##### Input data

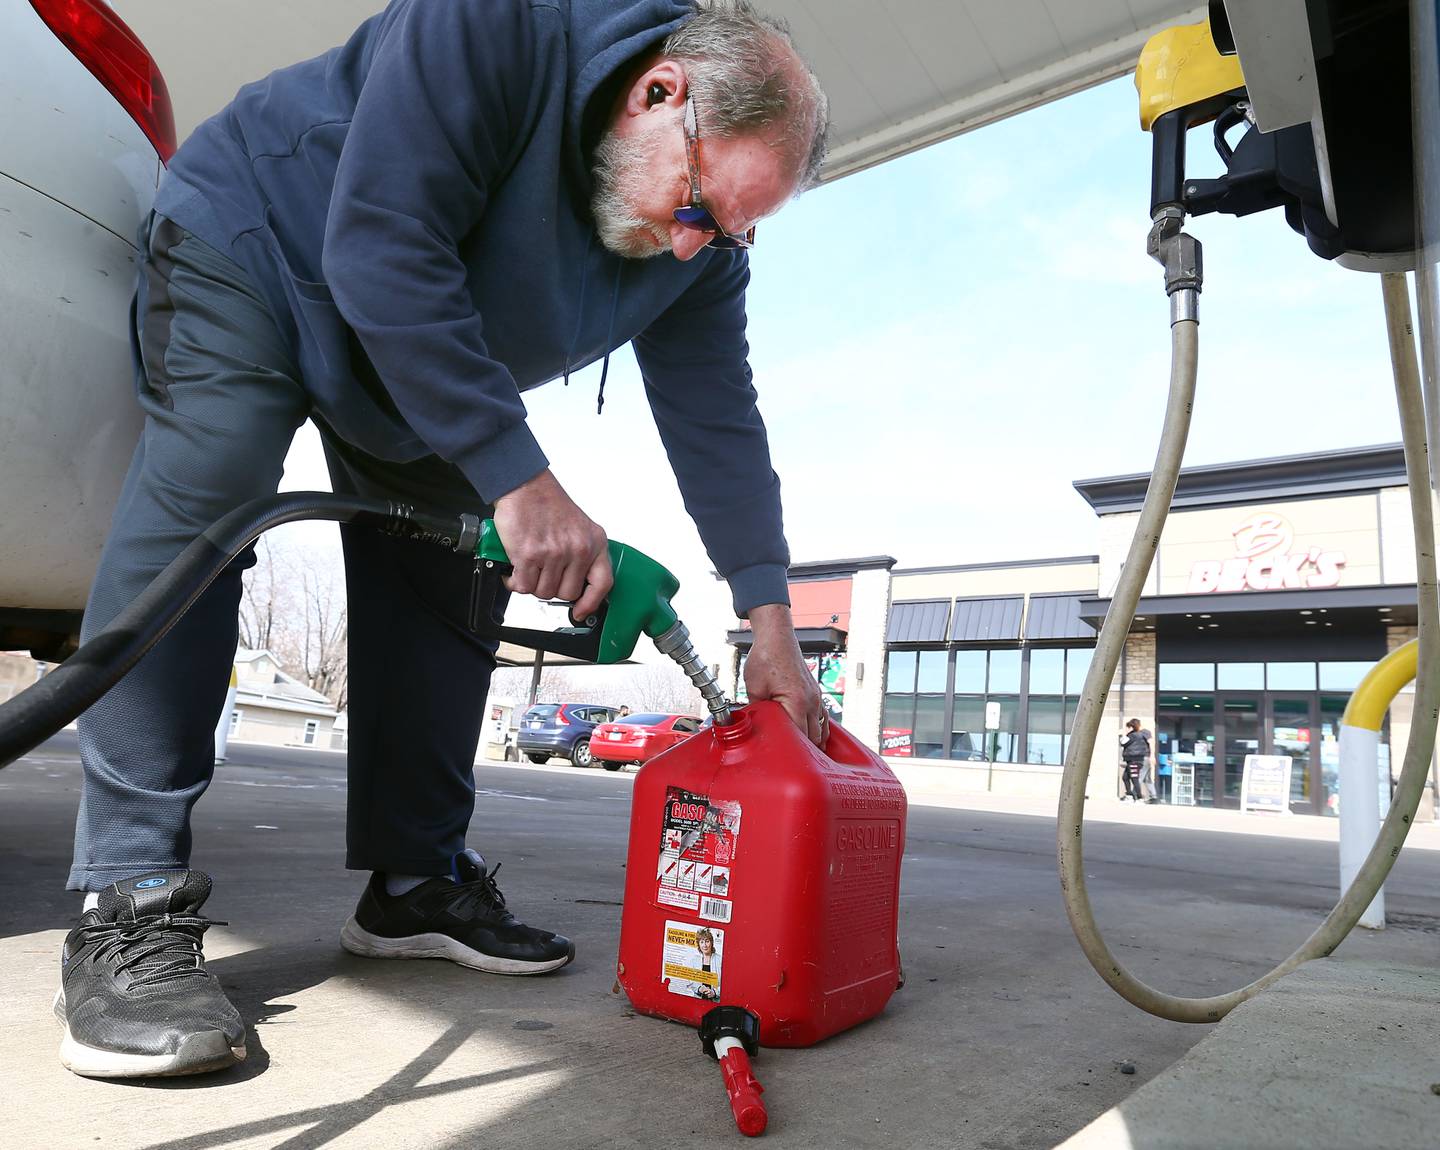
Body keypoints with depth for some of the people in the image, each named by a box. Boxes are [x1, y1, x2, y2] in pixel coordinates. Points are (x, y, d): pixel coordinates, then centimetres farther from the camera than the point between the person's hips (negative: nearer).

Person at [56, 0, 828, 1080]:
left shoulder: (702, 245, -15)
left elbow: (717, 416, -14)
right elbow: (380, 251, -38)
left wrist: (770, 615, -19)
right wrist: (518, 477, -42)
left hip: (423, 390, 6)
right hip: (256, 244, -5)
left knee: (448, 589, -4)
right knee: (200, 508, -26)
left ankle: (418, 883, 6)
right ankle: (130, 908, -23)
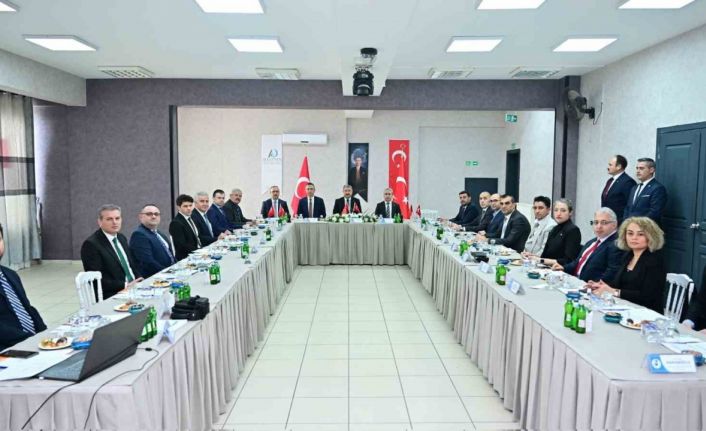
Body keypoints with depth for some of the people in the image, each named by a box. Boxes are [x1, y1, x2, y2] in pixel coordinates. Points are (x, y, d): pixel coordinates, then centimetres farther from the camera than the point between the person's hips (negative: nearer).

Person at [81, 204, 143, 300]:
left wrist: (139, 281, 1)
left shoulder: (121, 238, 12)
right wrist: (125, 285, -19)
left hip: (133, 288, 7)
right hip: (111, 297, -7)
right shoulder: (90, 244, -8)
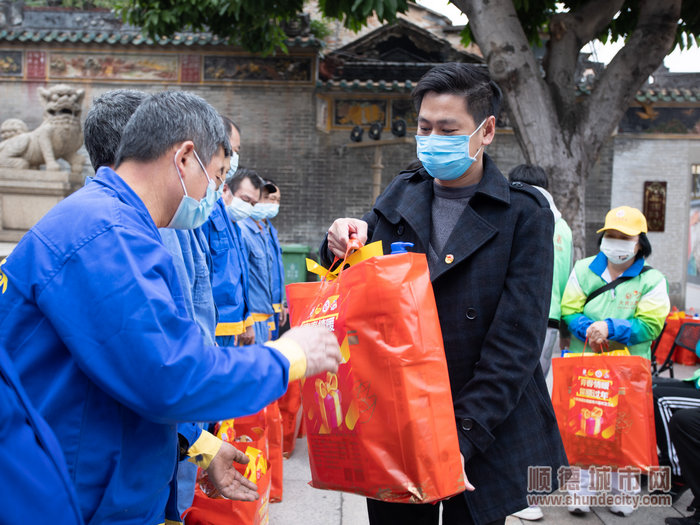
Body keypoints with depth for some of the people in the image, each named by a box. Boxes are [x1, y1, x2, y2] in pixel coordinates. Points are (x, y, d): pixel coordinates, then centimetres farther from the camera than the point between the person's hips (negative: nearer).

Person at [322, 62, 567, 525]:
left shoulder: (524, 213, -7)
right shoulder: (400, 197, 5)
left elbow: (517, 341, -13)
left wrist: (464, 437, -21)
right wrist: (342, 247, -12)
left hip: (485, 438, -3)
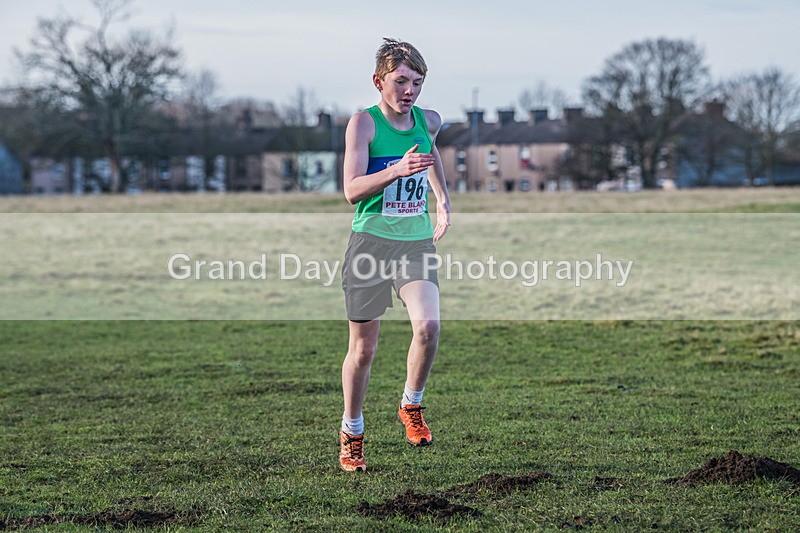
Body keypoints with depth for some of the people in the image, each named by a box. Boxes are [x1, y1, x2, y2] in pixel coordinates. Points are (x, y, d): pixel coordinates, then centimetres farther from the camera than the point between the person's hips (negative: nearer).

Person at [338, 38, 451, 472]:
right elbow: (352, 190, -17)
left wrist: (443, 200, 28)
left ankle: (411, 407, 3)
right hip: (370, 241, -3)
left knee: (428, 326, -21)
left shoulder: (428, 121, 6)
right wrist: (396, 171, -31)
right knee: (364, 347, 3)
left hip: (416, 241, 3)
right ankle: (351, 433, 22)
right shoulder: (364, 123, -8)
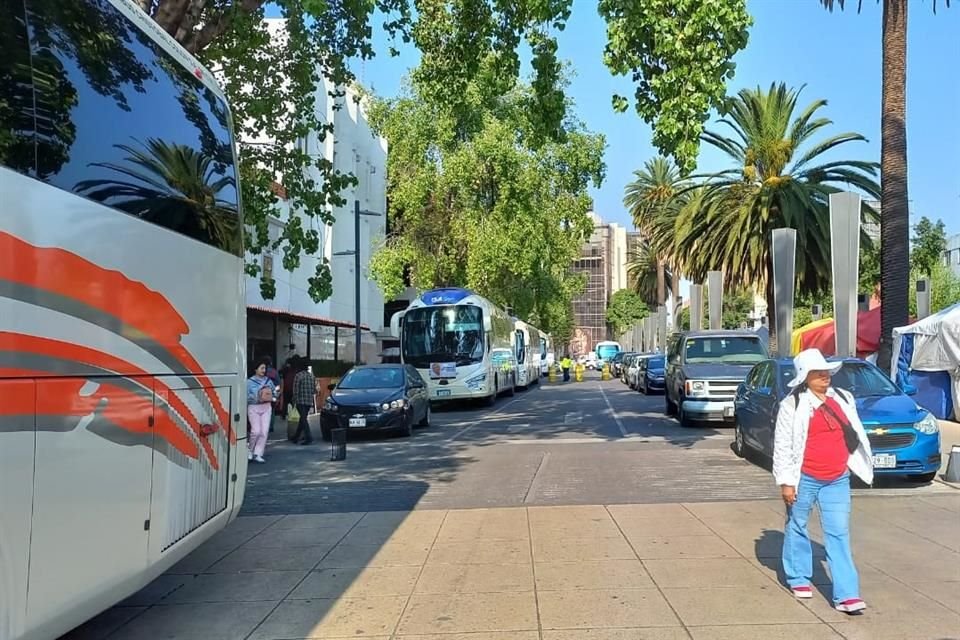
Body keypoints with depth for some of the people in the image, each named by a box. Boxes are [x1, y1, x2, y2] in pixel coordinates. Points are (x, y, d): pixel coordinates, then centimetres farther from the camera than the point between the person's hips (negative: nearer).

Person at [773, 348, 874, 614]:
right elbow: (782, 445, -10)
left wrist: (858, 465, 18)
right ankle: (798, 578, 31)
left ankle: (846, 595, 2)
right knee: (797, 527, 12)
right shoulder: (793, 404, -10)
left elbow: (854, 436, 17)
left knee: (839, 534, 1)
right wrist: (786, 481, -12)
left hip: (837, 480, 4)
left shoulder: (843, 399, 6)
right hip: (804, 479, -4)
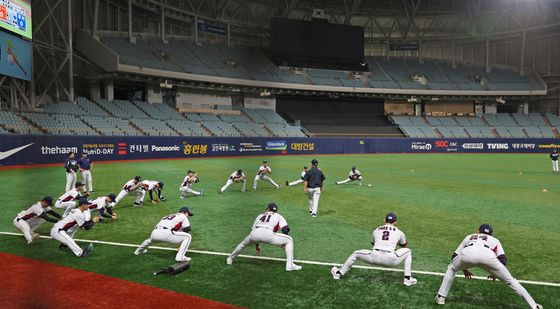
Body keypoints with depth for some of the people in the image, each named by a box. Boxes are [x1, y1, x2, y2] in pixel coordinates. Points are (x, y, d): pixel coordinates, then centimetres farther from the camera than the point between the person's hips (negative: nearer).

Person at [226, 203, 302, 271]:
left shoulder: (260, 215, 37)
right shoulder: (278, 216, 27)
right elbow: (285, 229, 11)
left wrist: (257, 245, 50)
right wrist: (283, 243, 24)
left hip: (254, 233, 4)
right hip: (267, 233, -4)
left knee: (243, 243, 36)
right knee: (289, 240, 13)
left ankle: (230, 259, 46)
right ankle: (289, 265, 3)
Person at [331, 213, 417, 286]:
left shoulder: (376, 230, 23)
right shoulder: (399, 232, 18)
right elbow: (404, 245, 40)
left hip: (374, 257, 1)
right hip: (390, 259, -1)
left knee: (356, 254, 29)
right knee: (408, 251, 27)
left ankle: (338, 273, 32)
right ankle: (407, 279, 17)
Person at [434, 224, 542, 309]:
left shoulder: (469, 237, 43)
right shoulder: (494, 240, 40)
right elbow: (503, 260, 21)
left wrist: (464, 270, 51)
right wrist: (495, 273, 37)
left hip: (467, 253, 1)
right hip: (487, 255, -1)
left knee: (451, 269, 31)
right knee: (510, 280, 19)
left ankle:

##########

- **Task description**: Count the lines in the records above that contain the string "knee", and give only that number.

- **Solution to the exercise**: 12